Pursuant to the settlement, the Secretary dismissed her case in the Puerto Rico court, freeing Wal-Mart from the preliminary injunction against it. Wal-Mart agreed to divest two stores in addition to the four stores covered by the FTC agreement, and made certain promises related to its labor and purchasing practices in Puerto Rico. The Secretary seeks vacatur because she fears that the district court decision may impair her in her duties to enforce the laws of the Commonwealth. Wal-Mart agreed to join the motion for vacatur solely because Wal-Mart believes that resolution of this controversy by means of settlement is in the interest of the parties, of justice, and of the public.
The equitable decision on vacatur rests in the discretion of this court. Kerkhof, 282 F.3d at 53. We agree with the parties that the special circumstances of this case warrant vacatur of the district court's preliminary injunction and the associated opinion and orders. Our precedent supports vacatur here.
As in Kerkhof, vacating the judgment preserves the ability of both sides to litigate the issues should they arise again. Id. at 54. The issues before the district court here were complicated, involving weighty concerns of both federalism and antitrust law. This settlement was not motivated by one party or the other attempting to obtain a strategic advantage from the existence of that injunction.
As in Motta v. District Director of INS, 61 F.3d 117, 118 (1st Cir.1995) (per curiam), the party seeking vacatur is a government agency, a repeat player in the courts. The government has an institutional interest in vacating adverse rulings of potential precedential value. Id. While the strength of that interest may vary under different circumstances, it is sufficiently strong here, both abstractly and specifically because of the Secretary's insistence that the settlement will fail if vacatur is not granted.1 It would be inequitable here to require the Secretary to choose between the strong public interest in settling the case amicably and her interest as chief enforcement officer in removing adverse precedent.

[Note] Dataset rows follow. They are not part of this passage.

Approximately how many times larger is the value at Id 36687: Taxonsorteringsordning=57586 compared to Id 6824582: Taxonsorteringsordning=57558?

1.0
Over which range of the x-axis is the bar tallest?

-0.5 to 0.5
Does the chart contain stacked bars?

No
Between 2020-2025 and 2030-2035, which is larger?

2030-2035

And Wal-Mart, whose attempts to consummate a merger and acquisition transaction which closed on December 5, 2002 have been enmired in litigation ever since, has an interest in ending litigation which has frustrated its need for business certainty.

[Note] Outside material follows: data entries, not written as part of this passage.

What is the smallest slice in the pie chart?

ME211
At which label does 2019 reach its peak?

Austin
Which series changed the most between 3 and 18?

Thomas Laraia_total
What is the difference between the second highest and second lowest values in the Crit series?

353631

Finally, federalism concerns support vacatur here. The Secretary's actions in proceeding in Puerto Rico's courts in the face of a federal court restraining order were certainly unusual. But then a federal action to restrain a local law enforcement official from bringing a local antitrust action is itself unusual. The Secretary has dismissed the Commonwealth's enforcement action and freed Wal-Mart of that constraint. Similarly freeing the Secretary here is an equitable outcome.
Accordingly, we grant the request and remand to the district court with instructions to vacate the preliminary injunction, opinion and order issued on December 26, 2002 and to dismiss the case with prejudice. Each side shall bear its own costs.